### Task details
An exact transcription of the listing, without its images, is what the answer must contain.

### Data to use
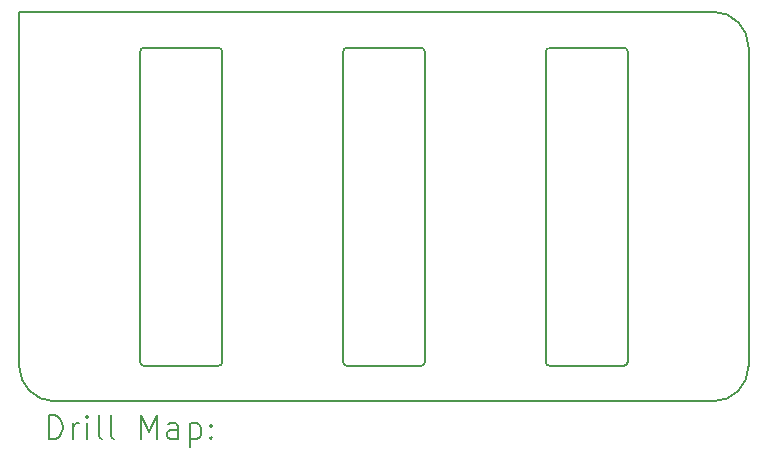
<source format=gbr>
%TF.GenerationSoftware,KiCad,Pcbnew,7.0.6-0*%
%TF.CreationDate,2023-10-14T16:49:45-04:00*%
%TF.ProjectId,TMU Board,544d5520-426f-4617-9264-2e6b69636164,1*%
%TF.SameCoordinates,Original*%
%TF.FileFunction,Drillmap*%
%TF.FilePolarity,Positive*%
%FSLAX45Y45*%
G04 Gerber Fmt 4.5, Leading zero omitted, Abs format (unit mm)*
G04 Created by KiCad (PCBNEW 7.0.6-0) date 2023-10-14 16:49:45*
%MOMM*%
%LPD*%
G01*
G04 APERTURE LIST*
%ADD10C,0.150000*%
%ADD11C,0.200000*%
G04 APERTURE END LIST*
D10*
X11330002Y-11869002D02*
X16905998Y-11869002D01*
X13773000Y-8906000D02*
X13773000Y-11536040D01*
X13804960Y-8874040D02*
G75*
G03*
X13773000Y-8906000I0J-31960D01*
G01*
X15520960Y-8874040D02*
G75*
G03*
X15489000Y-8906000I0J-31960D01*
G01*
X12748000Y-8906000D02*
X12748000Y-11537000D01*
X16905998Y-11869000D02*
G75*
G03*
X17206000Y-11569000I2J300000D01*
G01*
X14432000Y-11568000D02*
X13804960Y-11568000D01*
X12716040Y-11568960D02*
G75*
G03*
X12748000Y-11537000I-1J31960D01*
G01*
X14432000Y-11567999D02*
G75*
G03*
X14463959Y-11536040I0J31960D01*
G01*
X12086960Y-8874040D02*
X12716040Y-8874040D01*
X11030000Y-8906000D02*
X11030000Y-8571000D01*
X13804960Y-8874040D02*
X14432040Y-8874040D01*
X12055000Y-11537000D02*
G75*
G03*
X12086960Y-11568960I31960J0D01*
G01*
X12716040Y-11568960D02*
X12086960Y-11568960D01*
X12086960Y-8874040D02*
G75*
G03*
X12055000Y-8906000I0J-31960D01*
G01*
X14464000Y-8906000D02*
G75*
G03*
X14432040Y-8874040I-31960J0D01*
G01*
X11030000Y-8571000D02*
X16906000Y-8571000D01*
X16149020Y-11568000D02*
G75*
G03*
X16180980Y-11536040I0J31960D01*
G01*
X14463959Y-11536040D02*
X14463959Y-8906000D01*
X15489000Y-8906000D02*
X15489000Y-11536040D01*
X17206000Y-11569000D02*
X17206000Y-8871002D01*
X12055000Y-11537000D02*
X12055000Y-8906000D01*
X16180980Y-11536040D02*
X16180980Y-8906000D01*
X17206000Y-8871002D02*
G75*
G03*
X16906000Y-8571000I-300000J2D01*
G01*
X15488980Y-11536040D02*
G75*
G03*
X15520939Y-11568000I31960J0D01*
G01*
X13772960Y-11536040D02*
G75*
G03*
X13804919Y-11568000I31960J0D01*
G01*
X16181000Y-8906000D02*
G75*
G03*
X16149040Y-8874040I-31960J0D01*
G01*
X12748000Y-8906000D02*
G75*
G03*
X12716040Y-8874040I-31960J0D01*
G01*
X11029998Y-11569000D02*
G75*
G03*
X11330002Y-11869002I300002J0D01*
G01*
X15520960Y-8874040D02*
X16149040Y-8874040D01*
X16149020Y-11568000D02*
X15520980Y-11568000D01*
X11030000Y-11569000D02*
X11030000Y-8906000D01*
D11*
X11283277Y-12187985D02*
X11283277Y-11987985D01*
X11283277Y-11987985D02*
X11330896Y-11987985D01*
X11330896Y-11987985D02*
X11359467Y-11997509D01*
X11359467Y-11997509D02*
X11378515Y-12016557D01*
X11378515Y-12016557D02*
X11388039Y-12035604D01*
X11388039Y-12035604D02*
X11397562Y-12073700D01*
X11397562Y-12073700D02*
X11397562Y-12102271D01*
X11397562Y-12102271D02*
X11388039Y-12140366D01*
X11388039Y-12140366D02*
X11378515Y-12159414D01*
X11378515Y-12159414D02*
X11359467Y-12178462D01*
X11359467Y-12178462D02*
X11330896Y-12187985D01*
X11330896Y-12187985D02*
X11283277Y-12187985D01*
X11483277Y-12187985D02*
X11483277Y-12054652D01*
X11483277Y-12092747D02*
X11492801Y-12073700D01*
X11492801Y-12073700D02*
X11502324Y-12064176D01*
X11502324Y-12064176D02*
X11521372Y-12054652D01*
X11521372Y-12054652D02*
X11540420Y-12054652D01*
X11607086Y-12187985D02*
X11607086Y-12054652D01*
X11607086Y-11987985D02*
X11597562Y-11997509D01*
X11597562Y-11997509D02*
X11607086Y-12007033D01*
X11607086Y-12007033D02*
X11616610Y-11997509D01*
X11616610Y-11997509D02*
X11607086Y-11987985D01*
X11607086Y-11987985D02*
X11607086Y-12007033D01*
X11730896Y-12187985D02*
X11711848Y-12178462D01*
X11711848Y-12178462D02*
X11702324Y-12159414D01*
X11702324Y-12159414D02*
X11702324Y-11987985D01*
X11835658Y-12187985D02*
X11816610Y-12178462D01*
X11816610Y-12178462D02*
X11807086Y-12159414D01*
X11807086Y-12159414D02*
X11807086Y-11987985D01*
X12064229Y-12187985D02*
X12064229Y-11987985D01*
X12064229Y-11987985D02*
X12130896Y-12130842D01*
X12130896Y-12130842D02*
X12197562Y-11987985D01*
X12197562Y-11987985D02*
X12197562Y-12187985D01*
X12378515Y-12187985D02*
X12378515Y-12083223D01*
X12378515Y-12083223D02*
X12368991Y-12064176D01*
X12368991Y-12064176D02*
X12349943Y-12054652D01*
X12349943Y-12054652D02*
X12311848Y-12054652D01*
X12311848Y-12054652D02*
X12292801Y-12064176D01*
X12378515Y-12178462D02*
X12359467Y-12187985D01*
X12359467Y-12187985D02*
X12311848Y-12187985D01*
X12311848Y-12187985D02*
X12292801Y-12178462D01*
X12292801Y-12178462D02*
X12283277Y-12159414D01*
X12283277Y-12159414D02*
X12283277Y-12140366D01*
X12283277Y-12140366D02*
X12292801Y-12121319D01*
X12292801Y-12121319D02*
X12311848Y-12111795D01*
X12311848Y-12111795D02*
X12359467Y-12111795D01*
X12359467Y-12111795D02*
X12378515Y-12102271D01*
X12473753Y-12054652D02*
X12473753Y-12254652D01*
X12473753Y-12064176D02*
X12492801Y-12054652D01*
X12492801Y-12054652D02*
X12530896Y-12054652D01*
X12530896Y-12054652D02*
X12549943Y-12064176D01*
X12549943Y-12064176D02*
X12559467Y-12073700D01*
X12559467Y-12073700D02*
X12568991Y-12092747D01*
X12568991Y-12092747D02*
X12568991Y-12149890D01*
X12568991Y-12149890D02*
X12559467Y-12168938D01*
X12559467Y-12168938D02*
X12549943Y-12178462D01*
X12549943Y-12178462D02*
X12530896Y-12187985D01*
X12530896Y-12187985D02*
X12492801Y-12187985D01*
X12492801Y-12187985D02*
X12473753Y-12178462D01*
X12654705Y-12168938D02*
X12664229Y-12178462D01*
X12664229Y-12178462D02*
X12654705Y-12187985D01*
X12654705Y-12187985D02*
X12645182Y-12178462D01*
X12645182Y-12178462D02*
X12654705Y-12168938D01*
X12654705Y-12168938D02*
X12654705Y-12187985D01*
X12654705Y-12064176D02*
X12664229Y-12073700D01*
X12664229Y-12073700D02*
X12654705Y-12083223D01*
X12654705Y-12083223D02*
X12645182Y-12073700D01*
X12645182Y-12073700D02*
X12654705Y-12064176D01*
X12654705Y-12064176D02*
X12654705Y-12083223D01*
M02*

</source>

### Task response
<source format=gbr>
%TF.GenerationSoftware,KiCad,Pcbnew,7.0.6-0*%
%TF.CreationDate,2023-10-14T16:49:45-04:00*%
%TF.ProjectId,TMU Board,544d5520-426f-4617-9264-2e6b69636164,1*%
%TF.SameCoordinates,Original*%
%TF.FileFunction,Drillmap*%
%TF.FilePolarity,Positive*%
%FSLAX45Y45*%
G04 Gerber Fmt 4.5, Leading zero omitted, Abs format (unit mm)*
G04 Created by KiCad (PCBNEW 7.0.6-0) date 2023-10-14 16:49:45*
%MOMM*%
%LPD*%
G01*
G04 APERTURE LIST*
%ADD10C,0.150000*%
%ADD11C,0.200000*%
G04 APERTURE END LIST*
D10*
X11330002Y-11869002D02*
X16905998Y-11869002D01*
X13773000Y-8906000D02*
X13773000Y-11536040D01*
X13804960Y-8874040D02*
G75*
G03*
X13773000Y-8906000I0J-31960D01*
G01*
X15520960Y-8874040D02*
G75*
G03*
X15489000Y-8906000I0J-31960D01*
G01*
X12748000Y-8906000D02*
X12748000Y-11537000D01*
X16905998Y-11869000D02*
G75*
G03*
X17206000Y-11569000I2J300000D01*
G01*
X14432000Y-11568000D02*
X13804960Y-11568000D01*
X12716040Y-11568960D02*
G75*
G03*
X12748000Y-11537000I-1J31960D01*
G01*
X14432000Y-11567999D02*
G75*
G03*
X14463959Y-11536040I0J31960D01*
G01*
X12086960Y-8874040D02*
X12716040Y-8874040D01*
X11030000Y-8906000D02*
X11030000Y-8571000D01*
X13804960Y-8874040D02*
X14432040Y-8874040D01*
X12055000Y-11537000D02*
G75*
G03*
X12086960Y-11568960I31960J0D01*
G01*
X12716040Y-11568960D02*
X12086960Y-11568960D01*
X12086960Y-8874040D02*
G75*
G03*
X12055000Y-8906000I0J-31960D01*
G01*
X14464000Y-8906000D02*
G75*
G03*
X14432040Y-8874040I-31960J0D01*
G01*
X11030000Y-8571000D02*
X16906000Y-8571000D01*
X16149020Y-11568000D02*
G75*
G03*
X16180980Y-11536040I0J31960D01*
G01*
X14463959Y-11536040D02*
X14463959Y-8906000D01*
X15489000Y-8906000D02*
X15489000Y-11536040D01*
X17206000Y-11569000D02*
X17206000Y-8871002D01*
X12055000Y-11537000D02*
X12055000Y-8906000D01*
X16180980Y-11536040D02*
X16180980Y-8906000D01*
X17206000Y-8871002D02*
G75*
G03*
X16906000Y-8571000I-300000J2D01*
G01*
X15488980Y-11536040D02*
G75*
G03*
X15520939Y-11568000I31960J0D01*
G01*
X13772960Y-11536040D02*
G75*
G03*
X13804919Y-11568000I31960J0D01*
G01*
X16181000Y-8906000D02*
G75*
G03*
X16149040Y-8874040I-31960J0D01*
G01*
X12748000Y-8906000D02*
G75*
G03*
X12716040Y-8874040I-31960J0D01*
G01*
X11029998Y-11569000D02*
G75*
G03*
X11330002Y-11869002I300002J0D01*
G01*
X15520960Y-8874040D02*
X16149040Y-8874040D01*
X16149020Y-11568000D02*
X15520980Y-11568000D01*
X11030000Y-11569000D02*
X11030000Y-8906000D01*
D11*
X11283277Y-12187985D02*
X11283277Y-11987985D01*
X11283277Y-11987985D02*
X11330896Y-11987985D01*
X11330896Y-11987985D02*
X11359467Y-11997509D01*
X11359467Y-11997509D02*
X11378515Y-12016557D01*
X11378515Y-12016557D02*
X11388039Y-12035604D01*
X11388039Y-12035604D02*
X11397562Y-12073700D01*
X11397562Y-12073700D02*
X11397562Y-12102271D01*
X11397562Y-12102271D02*
X11388039Y-12140366D01*
X11388039Y-12140366D02*
X11378515Y-12159414D01*
X11378515Y-12159414D02*
X11359467Y-12178462D01*
X11359467Y-12178462D02*
X11330896Y-12187985D01*
X11330896Y-12187985D02*
X11283277Y-12187985D01*
X11483277Y-12187985D02*
X11483277Y-12054652D01*
X11483277Y-12092747D02*
X11492801Y-12073700D01*
X11492801Y-12073700D02*
X11502324Y-12064176D01*
X11502324Y-12064176D02*
X11521372Y-12054652D01*
X11521372Y-12054652D02*
X11540420Y-12054652D01*
X11607086Y-12187985D02*
X11607086Y-12054652D01*
X11607086Y-11987985D02*
X11597562Y-11997509D01*
X11597562Y-11997509D02*
X11607086Y-12007033D01*
X11607086Y-12007033D02*
X11616610Y-11997509D01*
X11616610Y-11997509D02*
X11607086Y-11987985D01*
X11607086Y-11987985D02*
X11607086Y-12007033D01*
X11730896Y-12187985D02*
X11711848Y-12178462D01*
X11711848Y-12178462D02*
X11702324Y-12159414D01*
X11702324Y-12159414D02*
X11702324Y-11987985D01*
X11835658Y-12187985D02*
X11816610Y-12178462D01*
X11816610Y-12178462D02*
X11807086Y-12159414D01*
X11807086Y-12159414D02*
X11807086Y-11987985D01*
X12064229Y-12187985D02*
X12064229Y-11987985D01*
X12064229Y-11987985D02*
X12130896Y-12130842D01*
X12130896Y-12130842D02*
X12197562Y-11987985D01*
X12197562Y-11987985D02*
X12197562Y-12187985D01*
X12378515Y-12187985D02*
X12378515Y-12083223D01*
X12378515Y-12083223D02*
X12368991Y-12064176D01*
X12368991Y-12064176D02*
X12349943Y-12054652D01*
X12349943Y-12054652D02*
X12311848Y-12054652D01*
X12311848Y-12054652D02*
X12292801Y-12064176D01*
X12378515Y-12178462D02*
X12359467Y-12187985D01*
X12359467Y-12187985D02*
X12311848Y-12187985D01*
X12311848Y-12187985D02*
X12292801Y-12178462D01*
X12292801Y-12178462D02*
X12283277Y-12159414D01*
X12283277Y-12159414D02*
X12283277Y-12140366D01*
X12283277Y-12140366D02*
X12292801Y-12121319D01*
X12292801Y-12121319D02*
X12311848Y-12111795D01*
X12311848Y-12111795D02*
X12359467Y-12111795D01*
X12359467Y-12111795D02*
X12378515Y-12102271D01*
X12473753Y-12054652D02*
X12473753Y-12254652D01*
X12473753Y-12064176D02*
X12492801Y-12054652D01*
X12492801Y-12054652D02*
X12530896Y-12054652D01*
X12530896Y-12054652D02*
X12549943Y-12064176D01*
X12549943Y-12064176D02*
X12559467Y-12073700D01*
X12559467Y-12073700D02*
X12568991Y-12092747D01*
X12568991Y-12092747D02*
X12568991Y-12149890D01*
X12568991Y-12149890D02*
X12559467Y-12168938D01*
X12559467Y-12168938D02*
X12549943Y-12178462D01*
X12549943Y-12178462D02*
X12530896Y-12187985D01*
X12530896Y-12187985D02*
X12492801Y-12187985D01*
X12492801Y-12187985D02*
X12473753Y-12178462D01*
X12654705Y-12168938D02*
X12664229Y-12178462D01*
X12664229Y-12178462D02*
X12654705Y-12187985D01*
X12654705Y-12187985D02*
X12645182Y-12178462D01*
X12645182Y-12178462D02*
X12654705Y-12168938D01*
X12654705Y-12168938D02*
X12654705Y-12187985D01*
X12654705Y-12064176D02*
X12664229Y-12073700D01*
X12664229Y-12073700D02*
X12654705Y-12083223D01*
X12654705Y-12083223D02*
X12645182Y-12073700D01*
X12645182Y-12073700D02*
X12654705Y-12064176D01*
X12654705Y-12064176D02*
X12654705Y-12083223D01*
M02*

</source>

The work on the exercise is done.